Edfu temple restoration reveals original inscriptions, colors, gold

The Temple of Horus at Edfu was built between 237 and 57 B.C., during the reigns of kings Ptolemy III-XII. It is the best preserved temple in Egypt and contains more religious inscriptions and scenes of rituals than almost any of the far more ancient temples in Egypt that predated the Ptolemies by 2,000 years plus.

The multi-coloured paintings can now provide further details of the scenes and hieroglyphs that could not be identified in the relief alone, e.g. elements of the clothing or the offerings. The craftsmen also used colour to correct the hieroglyphs carved in stone: “In the painting, we are capturing an ancient quality management,” says Professor Martin A. Stadler, director of the Horus Beḥedety Project Würzburg. “The fact that the gods were completely gilded is particularly interesting. We find this in the textual sources that describe the flesh of the gods as consisting of gold,” adds Victoria Altmann-Wendling.
Traces of delicate gold leaf have been found on the jewelry of pharaohs and covering the entire bodies of gods. Ancient sources chronicle that massive parts of Egyptian temples were gilded, including columns, gates and obelisks, using thick foils of gilded copper. Archaeologically, the only remains of these huge sections of gilding have been found in holes in walls.
Thin gold leaf decorations, however, are only rarely documented due to their great fragility. At Edfu, particles of this type of gilding have now been discovered in numerous places on the higher wall areas of the barque sanctuary. […]
“The gilding of the figures presumably not only served to symbolically immortalise and deify them but also contributed to the mystical aura of the room.
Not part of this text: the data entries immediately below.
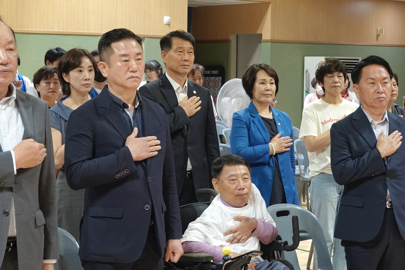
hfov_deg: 26.7
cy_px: 135
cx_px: 202
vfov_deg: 17.9
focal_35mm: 76
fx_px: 855
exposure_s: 1/80
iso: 1000
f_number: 4
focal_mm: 27.98
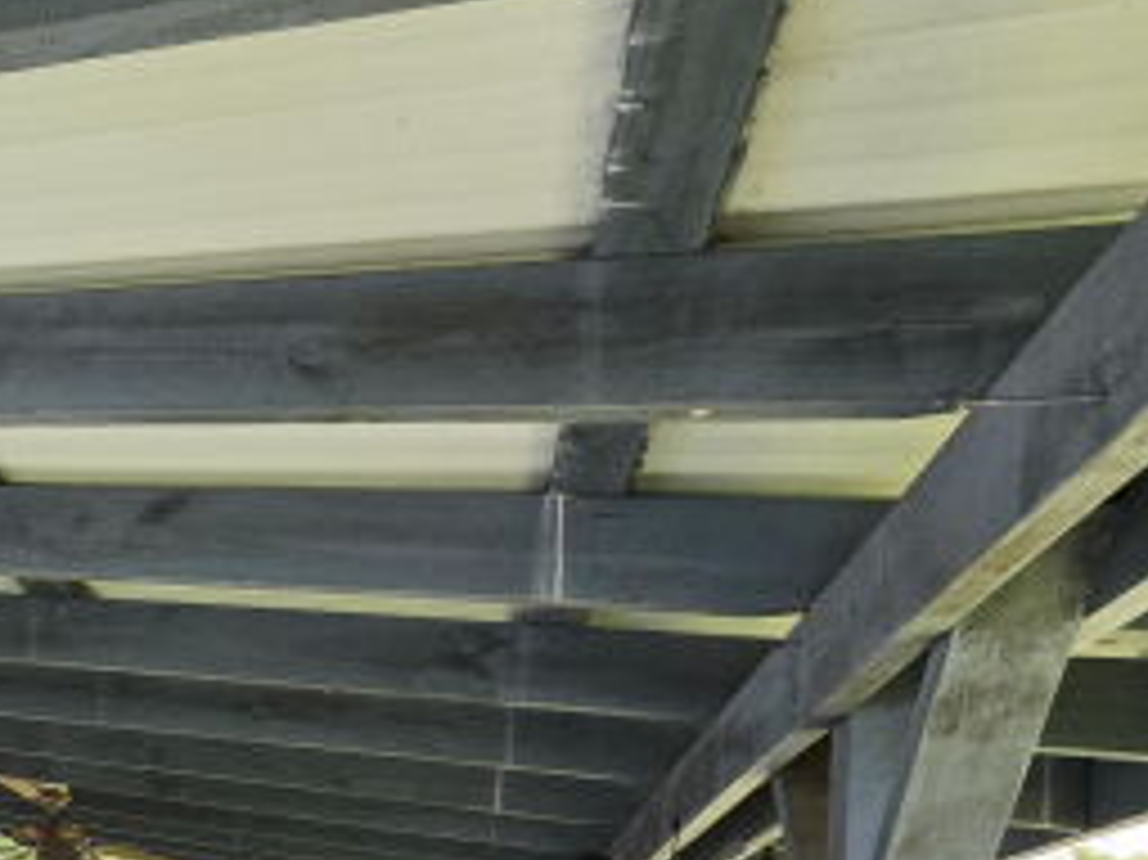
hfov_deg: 37.2
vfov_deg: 33.1
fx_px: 1127
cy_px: 1063
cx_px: -299
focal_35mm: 34
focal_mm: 2.2
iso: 50
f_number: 2.2
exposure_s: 1/323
It must have been very impressive, especially when the sunlight was shining in,” says Dr Victoria Altmann-Wendling, project manager and research fellow in the Horus Beḥedety Project at JMU.
The University of Würzburg team has been documenting and digitizing the entire temple since 2016. They are publishing a new collection of epigraphy that will include the priests’ demotic graffiti as well annotated translations of the hieroglyphic texts.